Вопрос о том, почему Казароза и Яковлев развелись, Милашевская оставила без внимания.

— Возле нашей гостиницы, — вернулась она в предвоенный Берлин, — продавали вишни. После занятий Зиночка покупала по кулечку мне и себе, мы с ней запирались в номере, ели вишни и болтали. Потом началась война, немцы нас интернировали, но скоро выпустили. Мы вместе уехали в Россию. Через Стокгольм, если вас интересуют подробности.

— В России вы продолжали знакомство? — спросил Свечников.

— Вначале я надолго потеряла ее из виду, но года через три случайно встретились на Невском. Она шла с большой корзиной, а в корзине — младенец. Сын. Она его называла Никой, хотя вообще-то он Саша, Александр. Мы обнялись, Зиночка поставила корзину на тротуар, простынку откинула. От гордости вся прямо светится. Младенец чистенький, здоровый. Лобастый такой, крупный. Я, помню, была поражена, когда Зиночка сказала, что ему всего-то семь месяцев. Сейчас я думаю, он просто рядом с ней казался большим. Она ведь крошечная. Знаете, как про нее говорили? Подъезжает пустая пролетка, и оттуда выходит Казароза.

— Сын жив?

— Если бы! Впервые он заболел позапрошлой зимой. Захожу как-то к Зиночке на Кирочную — все шторы опущены, Чика лежит в кроватке с завязанными глазками. Ему нужна была полная темнота. Тихий, на губах пузырики пены. Ужасно, когда дети болеют, хуже нет, особенно теперь. Уже трудно было с медикаментами, я еле достала шприц для впрыскиваний. Все обошлось, но через полтора года он умер от той же болезни.

— С Алферьевым они тогда уже расстались?

— Вы с ним тоже были знакомы?

— Видите ли, — осторожно сказал Свечников, — у меня есть основания думать, что Зинаида Георгиевна погибла не случайно.

— Случайных смертей вообще не бывает, — согласилась Милашевская. — Мы ведь как считаем? Какая-то болезнь, допустим, от нее — смерть. А на самом деле все наоборот, не смерть от болезни, а болезнь от смерти. Понимаете?

— Нет.

— Ну, если человеку пришло время умереть, тогда и появляется болезнь. Или пьяный дурак с наганом… Когда умер Чика, Зиночка долго болела и от этого изменился ее голос. Он у нее всегда был небольшой, но с какой-то волнующей мягкостью тембра. После болезни мягкость исчезла, появились трещинки. Далеко не всякий мог их заметить, Зиночке нетрудно было бы компенсировать это своей музыкальностью, артистизмом, но она просто ушла со сцены. Замкнулась, перестала бывать в театрах и в тех домах, где собираются люди театра. В нашем кругу это конец, и я чувствовала, что-то с ней должно случиться.
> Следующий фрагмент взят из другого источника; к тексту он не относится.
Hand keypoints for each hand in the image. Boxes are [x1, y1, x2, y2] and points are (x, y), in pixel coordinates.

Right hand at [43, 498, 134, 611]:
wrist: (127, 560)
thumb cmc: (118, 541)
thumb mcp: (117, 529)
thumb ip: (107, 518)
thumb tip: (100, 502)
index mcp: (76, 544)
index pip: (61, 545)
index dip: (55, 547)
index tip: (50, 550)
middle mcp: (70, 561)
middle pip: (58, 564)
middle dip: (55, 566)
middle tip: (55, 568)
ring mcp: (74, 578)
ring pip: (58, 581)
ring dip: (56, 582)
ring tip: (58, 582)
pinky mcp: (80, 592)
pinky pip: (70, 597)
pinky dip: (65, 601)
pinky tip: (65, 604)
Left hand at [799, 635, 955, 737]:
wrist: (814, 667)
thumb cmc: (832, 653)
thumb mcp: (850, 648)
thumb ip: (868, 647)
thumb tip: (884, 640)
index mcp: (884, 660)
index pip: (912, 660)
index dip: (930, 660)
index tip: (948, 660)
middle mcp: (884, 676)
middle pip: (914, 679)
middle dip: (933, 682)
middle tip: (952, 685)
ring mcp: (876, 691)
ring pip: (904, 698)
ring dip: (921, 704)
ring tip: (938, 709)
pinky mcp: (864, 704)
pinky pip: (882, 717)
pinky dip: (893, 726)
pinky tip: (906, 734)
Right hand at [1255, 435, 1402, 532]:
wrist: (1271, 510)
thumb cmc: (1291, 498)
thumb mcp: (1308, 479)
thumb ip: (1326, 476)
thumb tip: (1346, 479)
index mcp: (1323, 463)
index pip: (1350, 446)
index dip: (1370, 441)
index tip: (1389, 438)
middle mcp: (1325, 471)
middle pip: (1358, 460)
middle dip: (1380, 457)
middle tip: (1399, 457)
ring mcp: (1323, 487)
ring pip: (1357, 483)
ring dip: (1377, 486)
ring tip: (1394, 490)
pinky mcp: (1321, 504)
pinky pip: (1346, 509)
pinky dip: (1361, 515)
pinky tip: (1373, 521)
Не в этот раз, так в следующий, не здесь, так в Питере. Нехорошо так говорить, нельзя, но, честное слово, я ждала чего-то подобного. Ведь ее голос — не просто голос, как у вас или даже у меня, хотя я тоже певица. Ее голос — это ее душа. Нет его, и ничего больше нет.
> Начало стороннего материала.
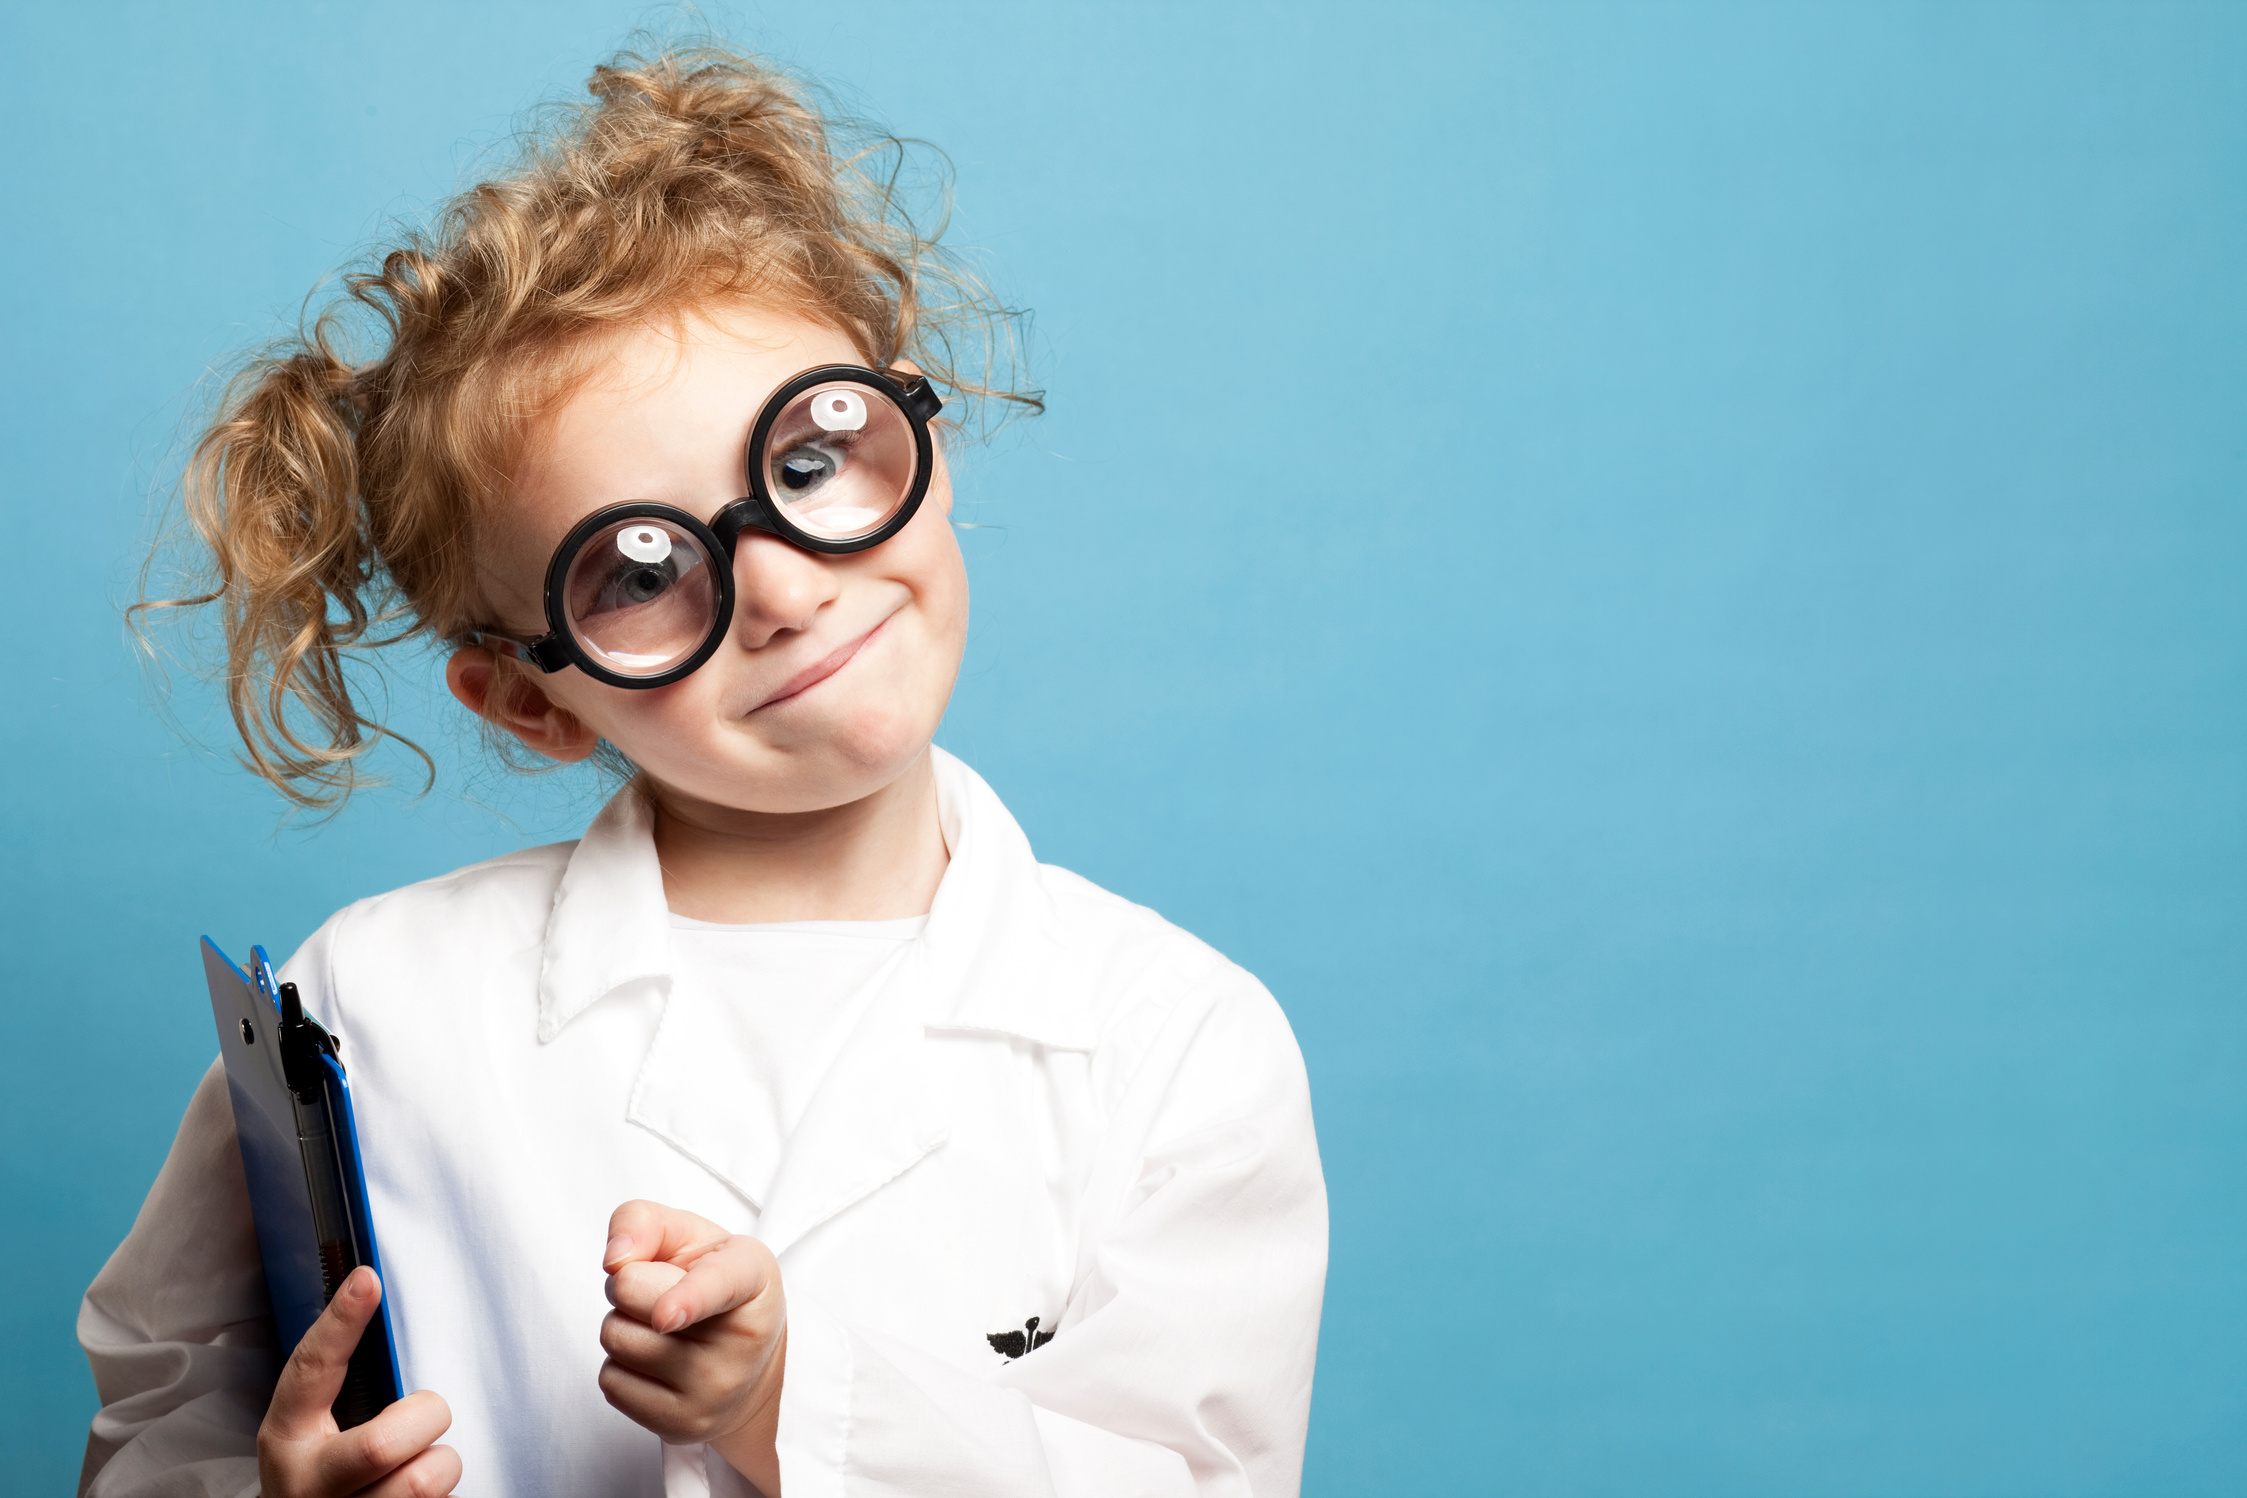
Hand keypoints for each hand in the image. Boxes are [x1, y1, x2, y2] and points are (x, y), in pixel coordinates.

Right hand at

— Одного не пойму. Если Зинаида Георгиевна ушла со сцены, как она оказалась в этой поездке?

— Я, дура, ее вытащила. Я! Думала, пусть попробует выступить в провинции, если в Петрограде не хочет. А то она из дому-то почти не выходила, не виделась ни с кем. Шторы в комнате опустит, ляжет и лежит часами. Все ценное она продала, еще когда Чика болел, питалась морковным чаем и сухарями. Разве друзья иногда подкинут что-нибудь из продуктов. Ее многие любили. Актеры, режиссеры. Она умела слушать, умела говорить с ними о них самих. В талантливых людях из нашей среды это редко встречается, все больше о себе норовят.

— Вы так и не объяснили, почему она решила поехать, — напомнил Свечников.
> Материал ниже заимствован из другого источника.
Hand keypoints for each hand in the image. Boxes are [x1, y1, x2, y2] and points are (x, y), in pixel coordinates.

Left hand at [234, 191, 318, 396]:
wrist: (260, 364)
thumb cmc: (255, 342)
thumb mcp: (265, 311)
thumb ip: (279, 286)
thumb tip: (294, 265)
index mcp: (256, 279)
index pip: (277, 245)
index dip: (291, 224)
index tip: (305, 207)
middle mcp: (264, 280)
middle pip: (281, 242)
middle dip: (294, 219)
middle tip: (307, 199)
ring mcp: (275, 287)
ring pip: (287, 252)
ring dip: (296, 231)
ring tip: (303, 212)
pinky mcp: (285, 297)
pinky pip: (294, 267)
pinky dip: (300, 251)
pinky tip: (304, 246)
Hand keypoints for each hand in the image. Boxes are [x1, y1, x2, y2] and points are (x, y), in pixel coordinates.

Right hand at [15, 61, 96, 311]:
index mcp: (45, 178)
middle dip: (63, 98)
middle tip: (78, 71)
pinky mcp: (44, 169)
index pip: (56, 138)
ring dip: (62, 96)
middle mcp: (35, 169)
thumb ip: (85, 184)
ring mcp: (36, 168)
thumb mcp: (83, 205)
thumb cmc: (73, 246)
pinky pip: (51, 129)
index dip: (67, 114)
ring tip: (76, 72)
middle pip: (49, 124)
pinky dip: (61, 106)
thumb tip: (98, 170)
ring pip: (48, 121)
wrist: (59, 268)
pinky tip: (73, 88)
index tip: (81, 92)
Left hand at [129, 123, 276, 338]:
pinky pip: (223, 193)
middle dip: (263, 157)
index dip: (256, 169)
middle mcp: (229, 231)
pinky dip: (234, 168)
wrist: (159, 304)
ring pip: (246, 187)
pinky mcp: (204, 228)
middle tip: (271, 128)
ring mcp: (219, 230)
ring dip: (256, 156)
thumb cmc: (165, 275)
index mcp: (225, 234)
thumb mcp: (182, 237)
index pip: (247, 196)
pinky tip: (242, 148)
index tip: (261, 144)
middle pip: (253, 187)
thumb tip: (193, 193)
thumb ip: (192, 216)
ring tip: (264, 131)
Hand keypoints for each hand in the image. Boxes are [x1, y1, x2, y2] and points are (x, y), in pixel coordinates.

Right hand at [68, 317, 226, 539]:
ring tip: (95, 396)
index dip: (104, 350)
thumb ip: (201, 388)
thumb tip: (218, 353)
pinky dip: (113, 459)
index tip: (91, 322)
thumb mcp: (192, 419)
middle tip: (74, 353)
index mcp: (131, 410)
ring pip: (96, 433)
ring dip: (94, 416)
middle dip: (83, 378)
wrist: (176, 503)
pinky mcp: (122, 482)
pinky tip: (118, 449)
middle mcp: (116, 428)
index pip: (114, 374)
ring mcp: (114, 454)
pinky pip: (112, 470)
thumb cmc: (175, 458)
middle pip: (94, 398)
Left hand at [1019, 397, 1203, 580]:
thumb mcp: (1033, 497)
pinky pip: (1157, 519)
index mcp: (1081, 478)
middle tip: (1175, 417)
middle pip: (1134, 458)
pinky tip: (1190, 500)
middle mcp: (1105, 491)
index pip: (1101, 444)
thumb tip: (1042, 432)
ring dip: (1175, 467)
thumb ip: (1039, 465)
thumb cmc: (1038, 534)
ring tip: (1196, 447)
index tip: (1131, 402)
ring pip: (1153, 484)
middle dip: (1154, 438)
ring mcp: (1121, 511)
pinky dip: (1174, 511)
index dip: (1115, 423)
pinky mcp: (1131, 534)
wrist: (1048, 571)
— Сама не понимаю. Вначале даже слушать не хотела, а потом я назвала город, куда мы едем, и она вдруг сразу согласилась.

— Может быть, надеялась кого-то здесь увидеть?

— Может быть, вас? — предположила Милашевская, как-то по-новому его оглядывая. — Вам голову после тифа обрили? Или вы сами, из принципа? Сейчас многие ваши из принципа бреются наголо, как монгольские монахи.

— Не имеет значения, — сказал Свечников.

— А когда вы с Зиночкой познакомились, у вас еще были волосы?

— Зачем вам знать?

— Так, нормальное женское любопытство. Тут, оказывается, живет ее знакомый, но она не сочла нужным рассказать мне об этом. Вероятно, я обольщалась, считая, что по-женски мы с ней были достаточно близки.